HAZMAT pharmacy: another part of the Patriot team
By Senior Airman Daniel Phelps, 39th Air Base Wing Public Affairs
/ Published March 19, 2013
INCIRLIK AIR BASE, Turkey --
It takes many pieces to complete a puzzle. A cast and crew are needed for a Broadway show. A football team needs every player to fulfill their role on the field to win the game.
For NATO to complete its Patriot mission in Turkey, several units from the 39th Air Base Wing have come into play.
One of those units is the 39th Logistics Readiness Squadron hazardous materials pharmacy.
The HAZMAT pharmacy is in charge of the issuing and maintenance of potentially hazardous materials on Incirlik, said Airman 1th Class Michael Brown, 39th LRS HAZMAT pharmacy journeyman. Some of the materials they provide are paint, vehicle oil, engine oil, hydraulic fluid, fire extinguishers and batteries.
"All hazardous supplies on base have to be ordered through us," said Staff Sgt. Estella Gonzalez, 39th LRS HAZMAT pharmacy technician.
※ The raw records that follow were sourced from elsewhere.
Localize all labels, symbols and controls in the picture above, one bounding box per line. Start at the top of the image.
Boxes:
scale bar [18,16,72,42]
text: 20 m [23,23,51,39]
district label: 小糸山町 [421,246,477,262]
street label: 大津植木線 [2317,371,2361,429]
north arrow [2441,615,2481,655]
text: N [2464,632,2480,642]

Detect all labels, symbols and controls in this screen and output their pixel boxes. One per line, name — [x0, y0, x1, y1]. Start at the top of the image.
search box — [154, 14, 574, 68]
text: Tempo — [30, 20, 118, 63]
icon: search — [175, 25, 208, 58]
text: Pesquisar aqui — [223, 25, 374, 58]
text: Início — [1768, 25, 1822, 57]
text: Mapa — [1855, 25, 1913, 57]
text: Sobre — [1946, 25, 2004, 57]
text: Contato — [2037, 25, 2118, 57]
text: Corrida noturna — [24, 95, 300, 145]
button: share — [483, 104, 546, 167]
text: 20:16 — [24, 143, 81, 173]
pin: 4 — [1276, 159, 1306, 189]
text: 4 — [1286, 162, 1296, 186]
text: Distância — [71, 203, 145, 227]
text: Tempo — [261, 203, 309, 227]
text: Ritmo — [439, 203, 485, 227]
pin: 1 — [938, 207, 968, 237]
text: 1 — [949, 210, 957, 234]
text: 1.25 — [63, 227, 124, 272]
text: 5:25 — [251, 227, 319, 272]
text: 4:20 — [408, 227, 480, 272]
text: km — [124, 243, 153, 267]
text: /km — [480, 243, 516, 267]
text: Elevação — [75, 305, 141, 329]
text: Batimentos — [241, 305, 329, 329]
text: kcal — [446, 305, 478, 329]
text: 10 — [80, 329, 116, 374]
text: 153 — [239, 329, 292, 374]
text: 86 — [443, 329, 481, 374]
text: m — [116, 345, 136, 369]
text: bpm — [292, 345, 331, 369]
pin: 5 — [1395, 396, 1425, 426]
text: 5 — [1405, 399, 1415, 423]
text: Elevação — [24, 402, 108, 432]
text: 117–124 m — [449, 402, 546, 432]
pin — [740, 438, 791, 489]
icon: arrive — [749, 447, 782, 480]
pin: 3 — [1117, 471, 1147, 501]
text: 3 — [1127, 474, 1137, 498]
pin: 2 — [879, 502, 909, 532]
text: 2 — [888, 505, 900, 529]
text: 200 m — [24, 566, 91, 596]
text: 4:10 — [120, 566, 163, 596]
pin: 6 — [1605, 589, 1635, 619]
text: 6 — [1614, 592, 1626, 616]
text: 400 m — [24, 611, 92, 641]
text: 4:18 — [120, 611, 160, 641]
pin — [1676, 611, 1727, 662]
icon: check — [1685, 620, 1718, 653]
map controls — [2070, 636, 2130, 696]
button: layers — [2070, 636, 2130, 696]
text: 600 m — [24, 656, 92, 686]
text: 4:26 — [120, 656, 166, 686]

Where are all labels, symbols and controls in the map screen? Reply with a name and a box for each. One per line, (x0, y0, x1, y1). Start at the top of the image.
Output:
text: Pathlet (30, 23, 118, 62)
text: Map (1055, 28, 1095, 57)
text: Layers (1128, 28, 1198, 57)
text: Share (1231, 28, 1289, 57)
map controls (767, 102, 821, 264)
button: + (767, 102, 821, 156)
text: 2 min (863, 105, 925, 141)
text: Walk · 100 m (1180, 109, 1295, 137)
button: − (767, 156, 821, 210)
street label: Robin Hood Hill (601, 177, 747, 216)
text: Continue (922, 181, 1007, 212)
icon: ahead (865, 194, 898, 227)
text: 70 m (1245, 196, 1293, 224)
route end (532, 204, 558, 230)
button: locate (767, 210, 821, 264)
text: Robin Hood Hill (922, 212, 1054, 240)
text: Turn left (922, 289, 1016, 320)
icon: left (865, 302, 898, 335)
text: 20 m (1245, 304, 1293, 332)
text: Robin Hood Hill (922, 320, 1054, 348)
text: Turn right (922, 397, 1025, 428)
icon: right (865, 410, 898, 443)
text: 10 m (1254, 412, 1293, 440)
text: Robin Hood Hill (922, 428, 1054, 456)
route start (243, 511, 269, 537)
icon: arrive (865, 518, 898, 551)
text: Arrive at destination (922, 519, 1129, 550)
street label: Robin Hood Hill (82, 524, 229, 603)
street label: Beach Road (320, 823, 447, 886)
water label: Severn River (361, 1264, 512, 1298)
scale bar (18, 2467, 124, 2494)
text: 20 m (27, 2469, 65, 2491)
"When the Army showed up, they came to us for a lot of up-keep material, such as cleaning supplies for Patriot Village and vehicle fluids," Brown said.
Patriot Village is Incirlik's contingency lodging, which is capable of holding more than 1,800 people. With that amount of people living in one area, cleanliness is important as their duties might not be accomplished if people become ill.
The HAZMAT Airmen also created an account for the Army to be able to order various hazardous supplies soldiers might need while at Incirlik.
The pharmacy performed a lot of research to get the soldiers exactly what they needed.
Sometimes the Air Force and the Army use different brands for various items, said Gonzalez. The pharmacy would have to search through different stock numbers to find exactly what the Army needed.
"It was a learning experience," Brown added. "I found it similar to learning another language. We'd call the same thing different names."
Even with the language difference, the HAZMAT pharmacy was pretty much always able to get what was requested, Gonzalez said. Although the Airmen usually don't work with other branches, they were able to complete the task.
"If the Army doesn't receive the supplies they need, that could slow down production and prevent the mission from getting done," she added. "We do our part so they can do theirs."
The HAZMAT team would sometimes take Army personnel back into their storage facility to help them find what they needed.
"It was nice being able to help," Brown said. "Sometimes you could tell they were really frustrated because they had been having a hard time trying to find something."
For a puzzle to be completed every little piece has to come together, and the HAZMAT pharmacy filled their place.
"It was nice knowing we were able to contribute to the mission," Gonzalez said.